Issues with PPO Tutorial and Custom Dictionary Observation Space

rgbarishian · October 10, 2024, 3:13am

I am learning how to use TorchRL and am trying to implement my own environment while following the PPO Tutorial. I even used TorchRL’s own Gymnasium Conversion Examples

My new environment is defined as the following

class MyEnv(gym.Env):
    def __init__(self):
        self.observation_space = spaces.Dict(
            obs0=spaces.Box(-1, 1, (2,)),
            obs1=spaces.Box(-1, 1, (3,))
        )
        self.action_space = spaces.Box(-1, 1, (1,))
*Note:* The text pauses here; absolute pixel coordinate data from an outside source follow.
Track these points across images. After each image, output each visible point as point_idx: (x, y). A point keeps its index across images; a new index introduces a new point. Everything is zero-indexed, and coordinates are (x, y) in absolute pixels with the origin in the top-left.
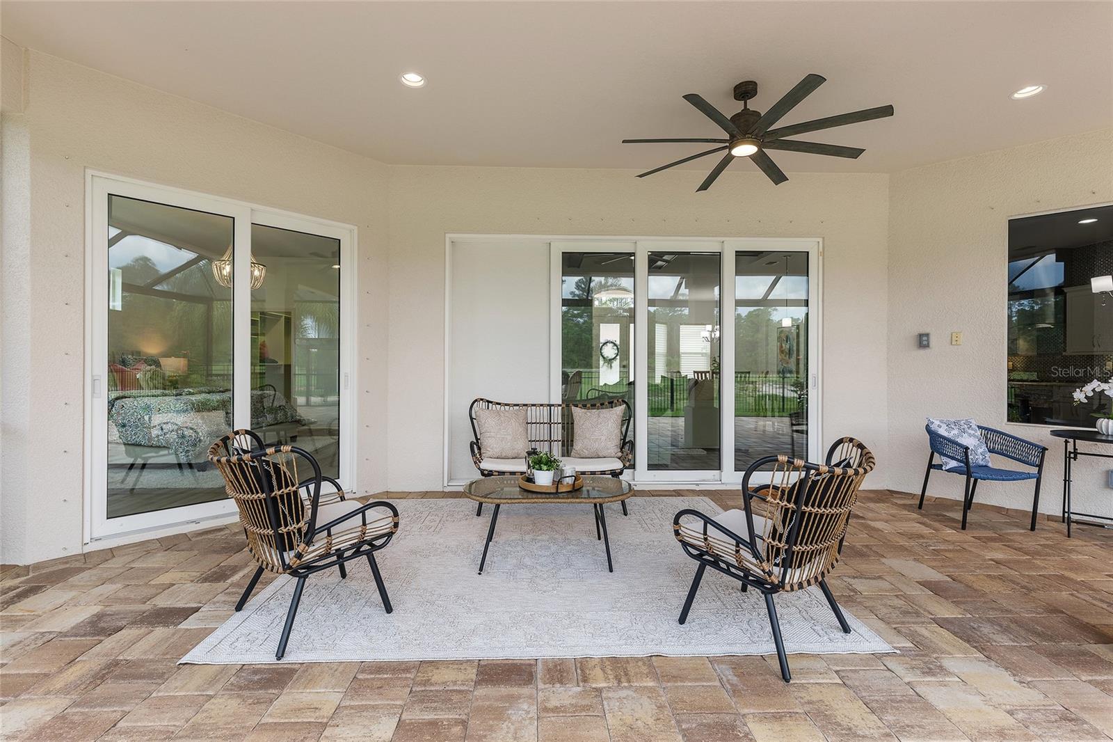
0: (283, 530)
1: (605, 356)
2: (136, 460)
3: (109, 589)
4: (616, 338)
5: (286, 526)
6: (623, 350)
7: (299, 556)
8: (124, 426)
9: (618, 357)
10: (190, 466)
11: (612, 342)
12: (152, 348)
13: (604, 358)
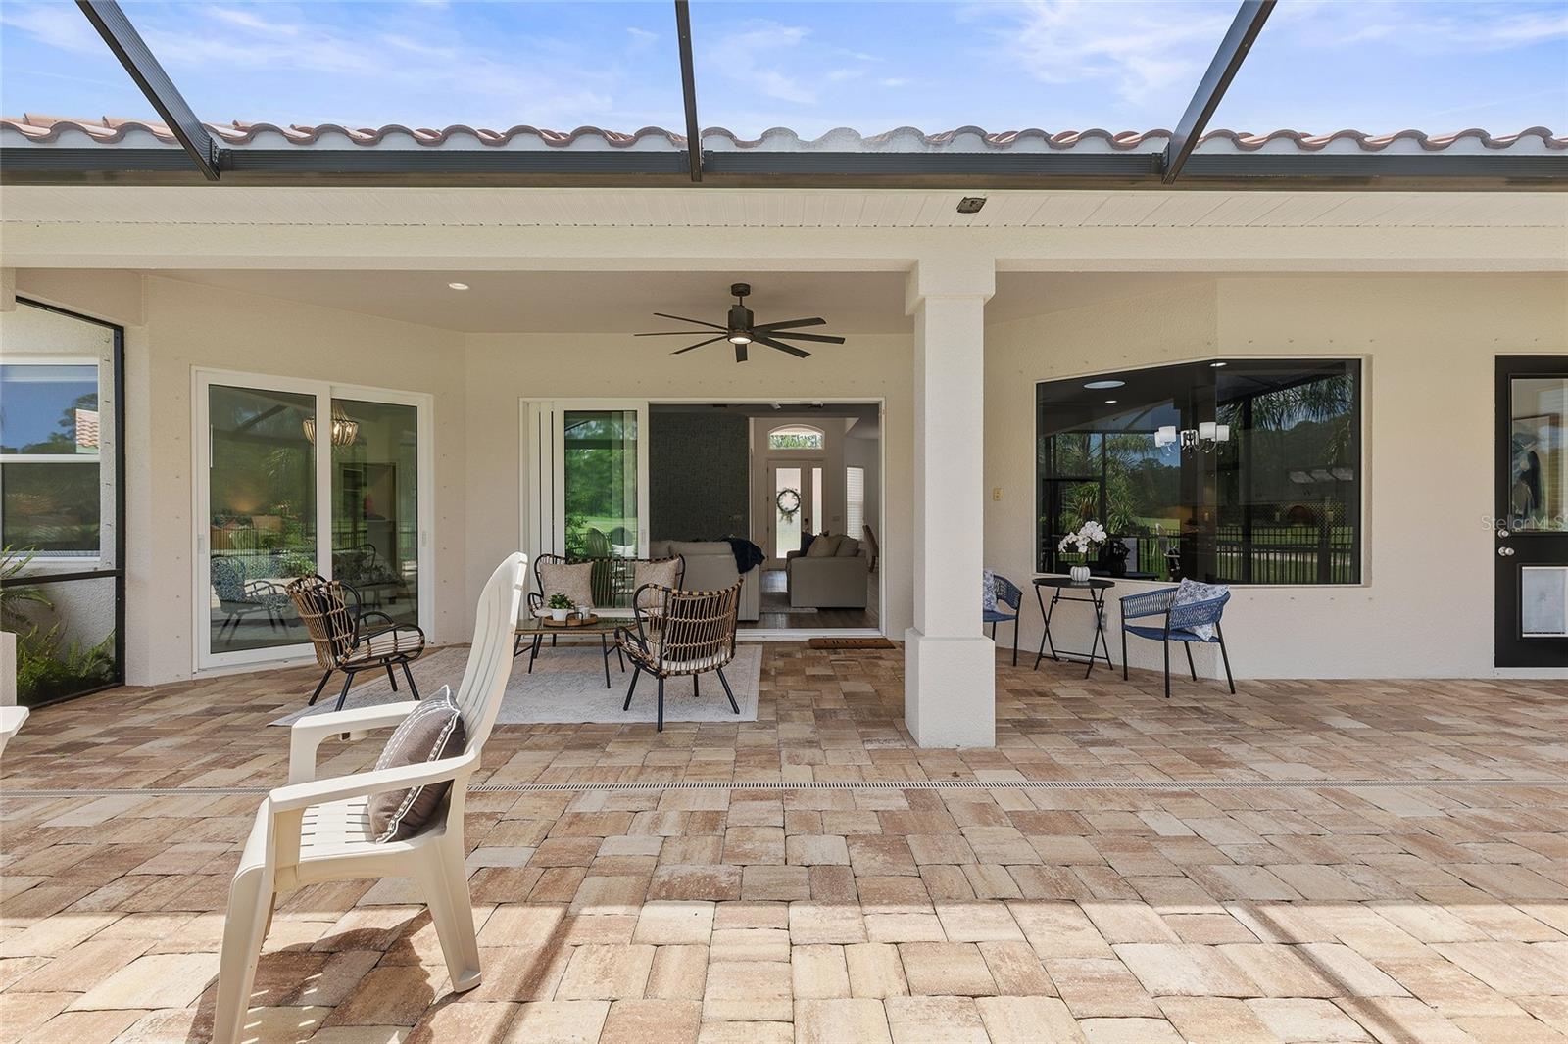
0: (335, 638)
1: (784, 508)
2: (231, 616)
3: (216, 697)
4: (797, 487)
5: (338, 635)
6: (805, 499)
7: (347, 656)
8: (219, 583)
9: (799, 509)
10: (282, 622)
11: (791, 491)
12: (244, 506)
13: (782, 510)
    def step(self, action):
        return self.observation_space.sample(), 1, False, False, {}

    def reset(self, **kwargs):
        return self.observation_space.sample(), {}

I then follow the PPO tutorial and change this line from

base_env = GymEnv("InvertedDoublePendulum-v4", device=device)

to

base_env = GymWrapper(MyEnv())

It seems to run fine until this line

print("Running policy:", policy_module(env.reset()))

but get this error:
"KeyError: “Some tensors that are necessary for the module call may not have been found in the input tensordict: the following inputs are None: {“observation”}.”

This makes sense because after calling env.reset(), observation is not a key. I then updated the observation space to this

 self.observation_space = spaces.Dict(
    observation(
            obs0=spaces.Box(-1, 1, (2,)),
            obs1=spaces.Box(-1, 1, (3,))
        ))

but it returns this error

...
File /home/myuser/.../site-packages/torch/nn/modules/linear.py", line 259, in itialize_parameters
    self.in_features = input.shape[-1]
IndexError: tuple index out of range

For some reason the input is still in TensorDict format. All other tutorials using gym environments show the input data as a tensor. While a tensor has a shape, the TensorDict’s shape is torch.Size().

rgbarishian · October 12, 2024, 1:51am

I have solved this using the CatTensors class.

Following the PPO tutorial, I added the CatTensors transform to the Compose object.

env = TransformedEnv(
    base_env,
    Compose(
        # normalize observations
        CatTensors(in_keys=["obs0", "obs1", out_key="observation])
        ObservationNorm(in_keys=["observation"]),
        DoubleToFloat(),
        StepCounter(),
    ),
)